Skip to main content Link Menu Expand (external link) Document Search Copy Copied

Project

Table of contents

  1. Overview
  2. Deliverables and deadlines
  3. Team formation
  4. Required TA meeting (before May 1)
  5. Proposal (due Thu May 1)
  6. Midterm report (due Fri May 15)
  7. Final report and peer evaluations (due Mon Jun 8, 9:00 AM)
  8. In-person presentation (Jun 3–17)
  9. Grading
  10. Report outline
  11. FAQs

Overview

The MS&E 125 project provides hands-on experience with the data science pipeline: asking research questions, identifying datasets, cleaning and analyzing data, and communicating findings. Teams of 2–4 students prepare a written report and give an in-person presentation.

Any data-driven investigation is fair game. Past teams have studied athletic performance, gender inequality, restaurant quality, music success, gentrification, and standardized testing.

Deliverables and deadlines

DeliverableDueFormat
Group formationFri Apr 17Project Group Form
TA meetingBefore May 115-min slot with course staff
ProposalFri May 1Project Proposal Form
Midterm reportFri May 154-page PDF
Final report + peer evalMon Jun 8, 9:00 AM8-page PDF + individual peer form
In-person presentationMay 27 – Jun 12 (scheduled)~20 min per team

Team formation

Project teams consist of 2, 3, or 4 students. Submit your team via Project Group Form by Friday, April 17. If you need help finding teammates, post on Ed.

We expect effort to scale with team size: a 4-person team should produce roughly twice the depth or breadth of a 2-person team. Peer evaluations factor into individual grades.

Required TA meeting (before May 1)

Every team must meet with a member of the course staff for 15 minutes before the proposal deadline. At least two team members must attend. Sign up for a slot on the scheduling sheet.

Proposal (due Thu May 1)

After your TA meeting, submit your proposal via Project Proposal Form. The course staff will provide detailed comments. Your proposal should describe your research question, planned datasets, and intended methods.

Midterm report (due Fri May 15)

A 4-page submission. The bulk should be extensive exploratory data analysis of your dataset(s). Include at least one analysis using methods taught before the due date, plus plans for additional analyses using methods covered later. Address all comments from your proposal.

Final report and peer evaluations (due Mon Jun 8, 9:00 AM)

An 8-page submission (references and plots included in the page count). Aim to employ three or more statistical methods from the course. Address all comments from your midterm report.

Each team member submits an individual peer evaluation. Peer evaluations will be considered in grading.

In-person presentation (Jun 3–17)

Each team gives a ~20-minute presentation to the course staff, scheduled during the final two weeks of the quarter (May 27 – Jun 12). Sign-up slots will be posted in week 8. All team members must attend.

- _SUPPLIED MATERIAL_:
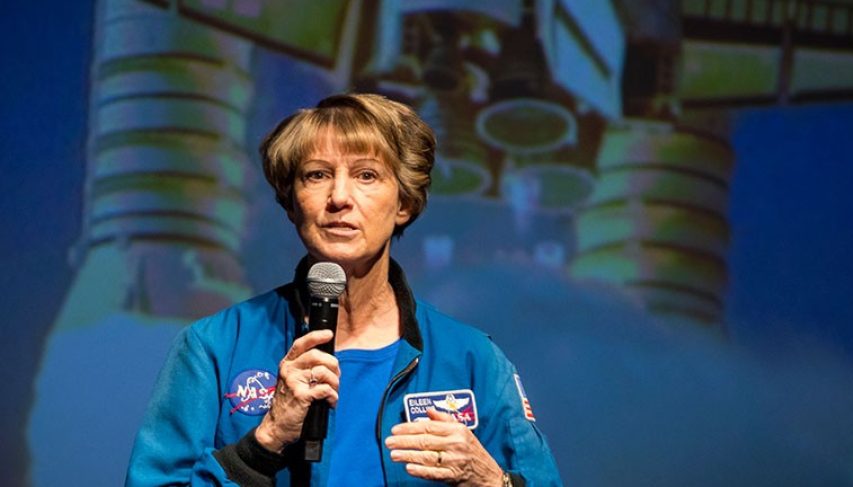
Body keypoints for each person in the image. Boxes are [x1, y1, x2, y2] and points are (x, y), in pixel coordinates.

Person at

- _WORK INSTRUCTION A_:
What page length does the project page set for the final report, and what counts toward it?
- _WORK INSTRUCTION B_:
Reproduce the stretch of the project page from "Project teams consist" through "and intended methods.".
The material is not needed for what follows.

- _TASK RESPONSE A_:
Eight pages, with references and plots included in the page count.

- _TASK RESPONSE B_:
Project teams consist of 2, 3, or 4 students. Submit your team via Project Group Form by Friday, April 17. If you need help finding teammates, post on Ed.

We expect effort to scale with team size: a 4-person team should produce roughly twice the depth or breadth of a 2-person team. Peer evaluations factor into individual grades.

Required TA meeting (before May 1)

Every team must meet with a member of the course staff for 15 minutes before the proposal deadline. At least two team members must attend. Sign up for a slot on the scheduling sheet.

Proposal (due Thu May 1)

After your TA meeting, submit your proposal via Project Proposal Form. The course staff will provide detailed comments. Your proposal should describe your research question, planned datasets, and intended methods.